▸ Source extract:

----

The problem is the interfaces between them. So if you have a highly trained team of devs and a highly trained team, operational people, and a highly trained, trained team of infrastructure people, um, like if they're, if they're not working together day in, day out, um, maybe they're communicating through, um, queues, JIRA tickets, service desks, et cetera, um, then those interfaces, you can lose meaning in those. You can add delay, uh, you can add friction and you lose flow. You also find that constraints can sometimes fall between stall when working through across teams, um, or larger teams that don't just fit in one room. Um, platform teams can often, uh, suffer from over generalizations where we look at, um, building a common platform to do well, well, everything for, uh, a large number of development teams, but they're not quite the same. And there are nuances for each one of them, uh, that maybe need to be ironed out. And the final thing I want to mention here is that objectives that are conflicting start to come back in. Again. Platform teams, for example, get measured on, um, availability again, or the time it takes them to deploy a large environment that solves everyone need everyone's needs. Whereas, um, the development teams and the product teams are focused on delivering value to the customer. So straight away you have those conflicting objectives, which if you're not careful, can start to cause problems again.

----

▸ Extracted records:
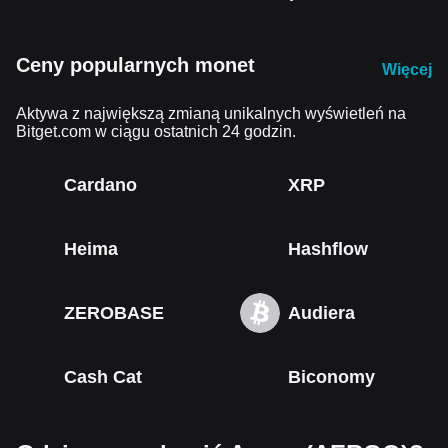
Ceny popularnych monet
Więcej
Aktywa z największą zmianą unikalnych wyświetleń na
Bitget.com w ciągu ostatnich 24 godzin.
Cardano
XRP
Heima
Hashflow
ZEROBASE
Audiera
Cash Cat
Biconomy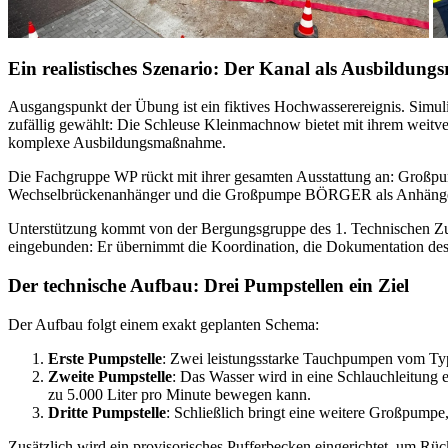
Ein realistisches Szenario: Der Kanal als Ausbildung
Ausgangspunkt der Übung ist ein fiktives Hochwasserereignis. Simulie
zufällig gewählt: Die Schleuse Kleinmachnow bietet mit ihrem weit
komplexe Ausbildungsmaßnahme.
Die Fachgruppe WP rückt mit ihrer gesamten Ausstattung an: Großp
Wechselbrückenanhänger und die Großpumpe BÖRGER als Anhänger. D
Unterstützung kommt von der Bergungsgruppe des 1. Technischen Zuges
eingebunden: Er übernimmt die Koordination, die Dokumentation des E
Der technische Aufbau: Drei Pumpstellen ein Ziel
Der Aufbau folgt einem exakt geplanten Schema:
Erste Pumpstelle
: Zwei leistungsstarke Tauchpumpen vom T
Zweite Pumpstelle
: Das Wasser wird in eine Schlauchleitung 
zu 5.000 Liter pro Minute bewegen kann.
Dritte Pumpstelle
: Schließlich bringt eine weitere Großpump
Zusätzlich wird ein provisorisches Pufferbecken eingerichtet, um Rüc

----

▸ Work order: In the transcript on team interfaces, what are development and product teams said to be focused on?

▸ Written response: Delivering value to the customer.